─── Data shown

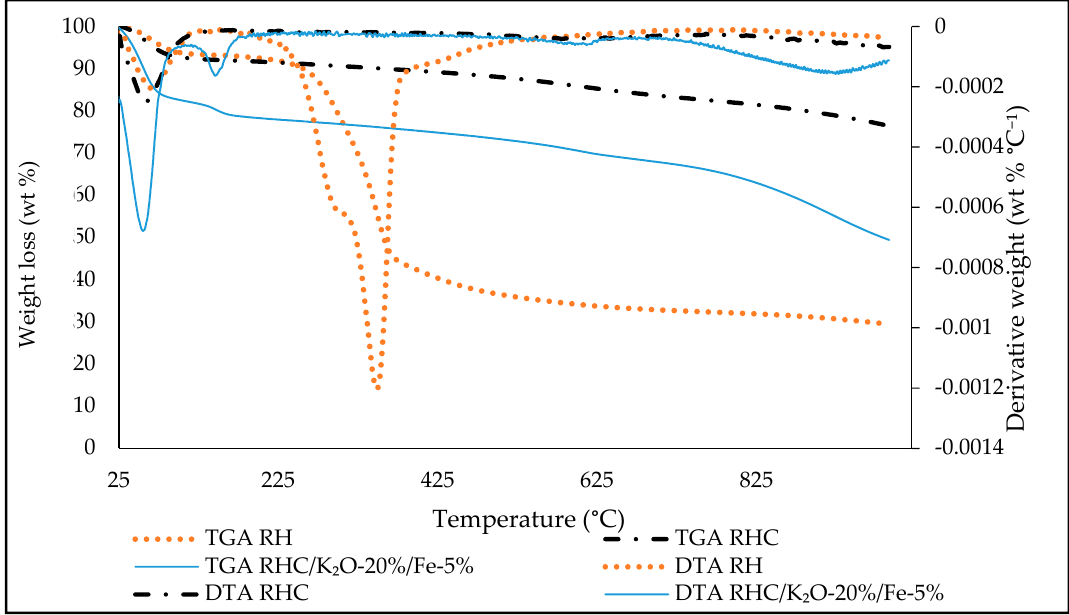
Figure 2. Thermogravimetric analysis- Differential thermal analysis ( TGA-DTA) curves of the rice husk (RH), rice husk char (RHC) and nano-magnetic RHC/K 2 O-20%/Fe-5% catalysts.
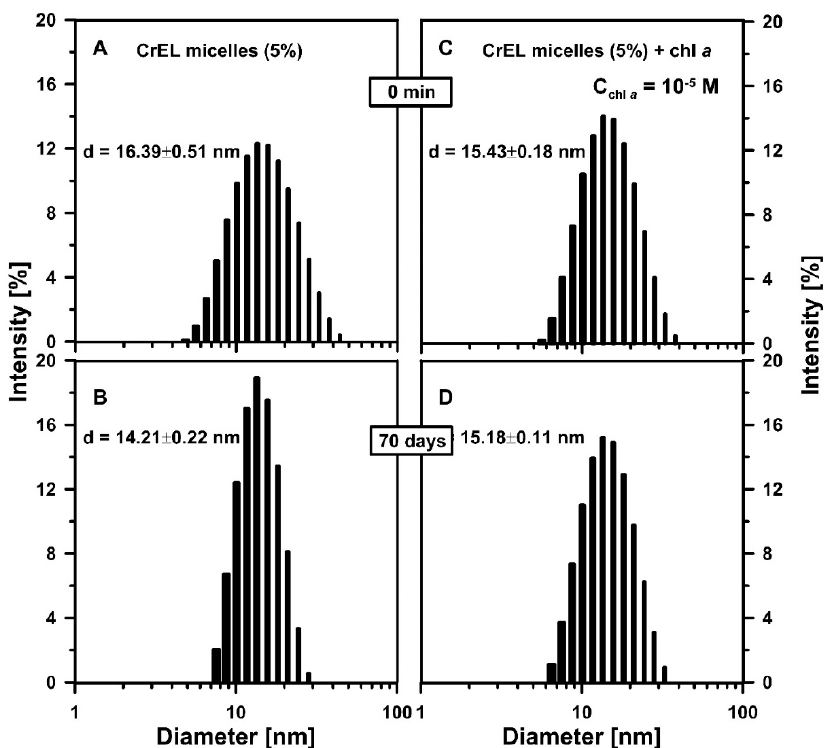
Figure 1. Cremophor micelles size distribution histograms. ( A , B ): the PBS buffer containing 5 wt% Cremophor EL (CrEL) (CrEL micelles (5%), 5 wt% Cremophor nano-emulsion). ( C , D ): An amount of 5 wt% Cremophor nano-emulsion mixed with chlorophyll a (chl a ) at the molar concentration of 10 − 5 M (CrEL micelles (5%) + chl a ). ( A , C ) The histograms were measured directly after the sample preparation (0 min). ( B , D ) The samples were stored for 70 days in the dark conditions. Histograms were obtained using the dynamic light scattering method. The representative sizes of nano-micelles are included in the figure (obtained from the presented histograms, numbers represent the mean values obtained by replicate measurements of the same sample, n = 3 technical replicates). The experiment was repeated three times (biological replicates).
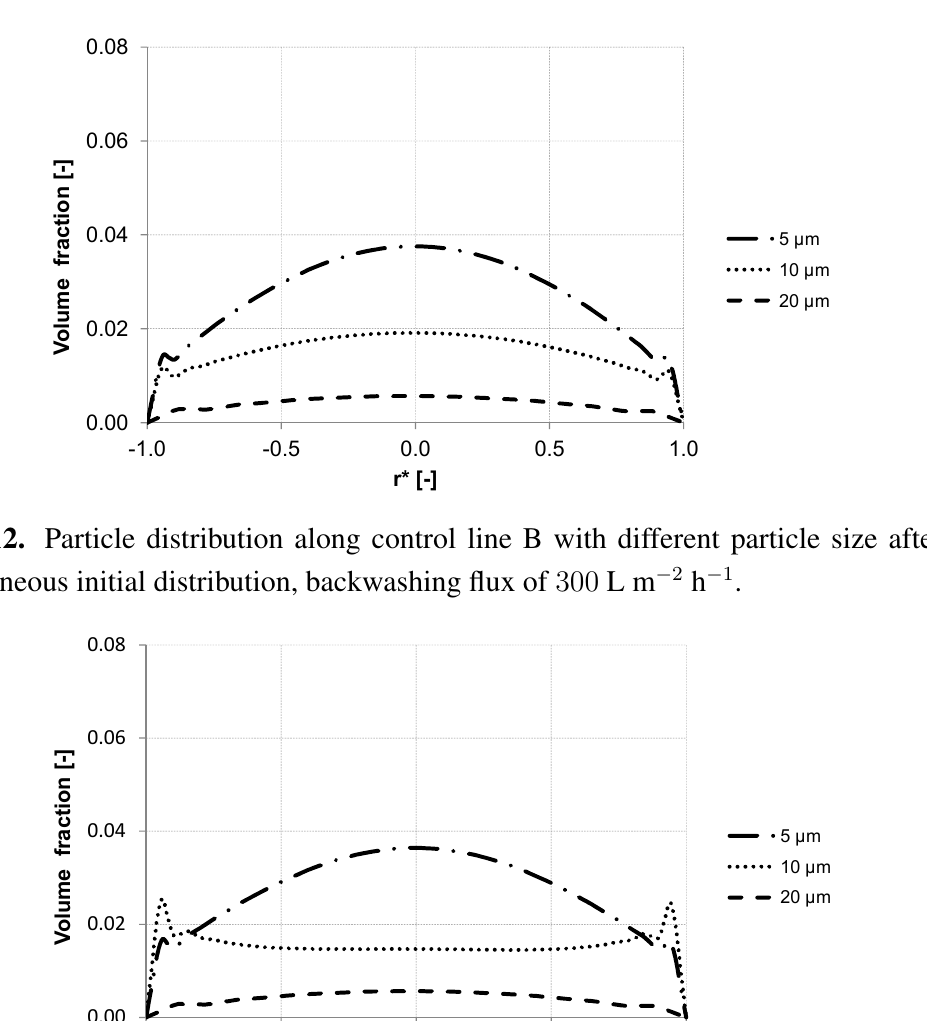
Figure 11. Particle distribution along control line A with different particle size after 5 s (homogeneous initial distribution, backwashing flux of 300 L m − 2 h − 1 .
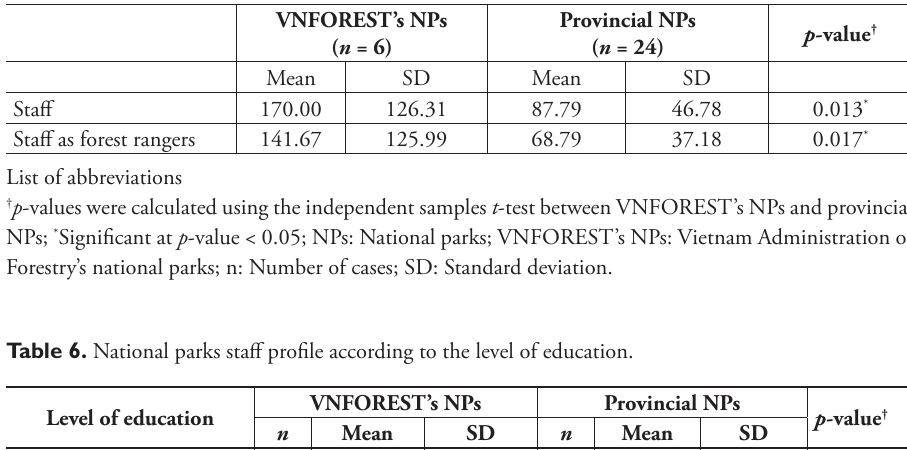
Table 5. Staff of national parks.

──────

* _Your assignment_
No pictures belong in the answer; copy all other parts of the listing exactly.

* _Completed task_
Figure 2. Thermogravimetric analysis- Differential thermal analysis ( TGA-DTA) curves of the rice husk (RH), rice husk char (RHC) and nano-magnetic RHC/K 2 O-20%/Fe-5% catalysts.
Figure 1. Cremophor micelles size distribution histograms. ( A , B ): the PBS buffer containing 5 wt% Cremophor EL (CrEL) (CrEL micelles (5%), 5 wt% Cremophor nano-emulsion). ( C , D ): An amount of 5 wt% Cremophor nano-emulsion mixed with chlorophyll a (chl a ) at the molar concentration of 10 − 5 M (CrEL micelles (5%) + chl a ). ( A , C ) The histograms were measured directly after the sample preparation (0 min). ( B , D ) The samples were stored for 70 days in the dark conditions. Histograms were obtained using the dynamic light scattering method. The representative sizes of nano-micelles are included in the figure (obtained from the presented histograms, numbers represent the mean values obtained by replicate measurements of the same sample, n = 3 technical replicates). The experiment was repeated three times (biological replicates).
Figure 11. Particle distribution along control line A with different particle size after 5 s (homogeneous initial distribution, backwashing flux of 300 L m − 2 h − 1 .
Table 5. Staff of national parks.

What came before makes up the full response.